After basic training, Salazar was sent to New Guinea from 1943 to 1945, and then to the Philippines, not quite living up to her dreams of traveling to Europe.

"They painted a very pretty picture. You will go here, you will travel there," Salazar said. "It didn't happen that way. We were stuck in a jungle for a year and a half."

Salazar was assigned to the Women's Army Corp and worked for the Surgeon General's office.

"Anywhere they needed us we worked, but mostly in the medical field," Salazar said.

She worked at a building they called the Pentagon Building, named after the one in Washington D.C. "The Pentagon" was the head of communication for the area.
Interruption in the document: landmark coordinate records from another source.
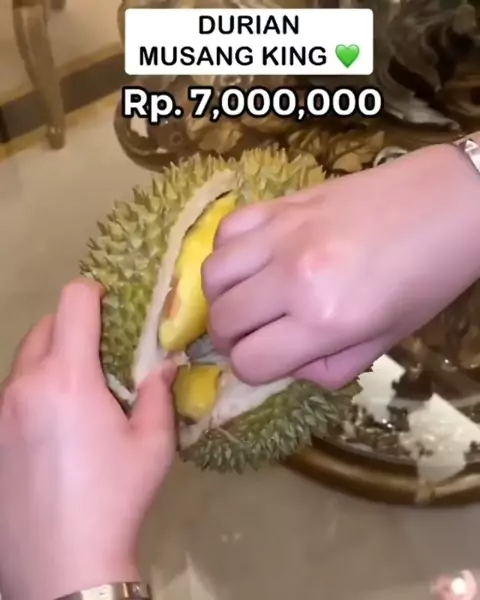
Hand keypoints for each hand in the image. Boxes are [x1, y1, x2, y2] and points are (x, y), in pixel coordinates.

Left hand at [0, 278, 175, 599]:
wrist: (63, 564)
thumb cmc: (116, 496)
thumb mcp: (153, 444)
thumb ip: (158, 394)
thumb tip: (166, 365)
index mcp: (68, 378)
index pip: (72, 302)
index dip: (92, 291)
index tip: (109, 304)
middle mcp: (25, 385)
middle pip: (43, 327)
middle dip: (72, 326)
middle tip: (100, 354)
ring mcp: (0, 412)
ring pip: (24, 361)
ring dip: (51, 360)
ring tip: (78, 393)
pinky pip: (13, 393)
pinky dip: (34, 390)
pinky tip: (54, 426)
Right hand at [203, 142, 479, 388]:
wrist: (449, 204)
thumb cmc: (427, 280)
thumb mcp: (385, 342)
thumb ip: (328, 368)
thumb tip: (286, 364)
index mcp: (325, 320)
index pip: (250, 361)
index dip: (253, 369)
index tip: (268, 360)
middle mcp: (293, 277)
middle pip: (222, 321)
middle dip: (231, 340)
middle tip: (252, 335)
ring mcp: (282, 233)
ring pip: (211, 274)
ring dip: (222, 297)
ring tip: (246, 298)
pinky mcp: (282, 203)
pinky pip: (227, 230)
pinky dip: (228, 252)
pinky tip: (252, 259)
It was also the place where the numbers came in for wounded, missing and dead soldiers

"It was pretty hard because we knew, in the wee hours of the morn, the men were leaving to take an island, and with no supplies," Salazar recalled. "We did what we could."

The casualties were high in the area, and sometimes Salazar, who rose to the rank of Private First Class, was asked to help with the wounded men.

"Every time they told me, 'Private, come over here and help,' I just stood there, just looking. I don't think I heard anything," Salazar said. "Finally, I would go help. I was in shock."

The high stress combined with the lack of adequate supplies took its toll on many of the women, including Salazar. Along with several of the other women, she says she couldn’t stomach the food. She was reported for not going to the mess hall, punished for it and eventually forced to sign-in to the hall.

"But still I couldn't eat powdered eggs, canned meat, and I think the milk was powdered too. It was horrible," Salazar said. "As soon as we got there, everybody had lost weight."

Several of the women became ill, but nothing could be done. Penicillin was the only antibiotic available at the time, and all of that had to be sent to the front. Salazar says the women would sometimes be sent to bed for a few days to rest, but usually they had to keep going because everyone was needed.

By end of the war, Salazar was hospitalized in Manila, the capital of the Philippines, with several illnesses, including malaria, hepatitis and diarrhea. After the atomic bomb was dropped, extra planes and ships were used to transfer people back to the States, starting with those who were most likely to survive. Fortunately for Salazar, she was one of the first to go.

Once stateside, Salazar spent six months in General Hospital in Tacoma, Wash., and remembers watching the soldiers coming home:

"We were sitting there ... thinking, 'How can you celebrate? Look at us,’" Salazar said.

Salazar received a medical discharge, but re-entered the service because her family couldn't afford to pay her medical bills. To this day, she suffers from five service-connected illnesses, including chronic hepatitis and anemic dysentery. She also suffered from depression during the war, and still feels the emotional impact of those times.

"My nerves, they just won't leave me," Salazar said.

After the war, she finished high school and attended Laredo junior college. She married in 1978 and put her three stepchildren through college on her benefits. She recently divorced.

Although the war was hard on her, Salazar says she doesn’t regret the time she gave and is proud of the awards and recognitions she earned.

"To me, it was an experience I would not change for anything in the world, because not just anybody can have that," Salazar said. "And my nightmares are with me, and my dreams are with me."

 

Mrs. Salazar was interviewed in Laredo, Texas, on September 28, 2002, by Nicole Muñoz.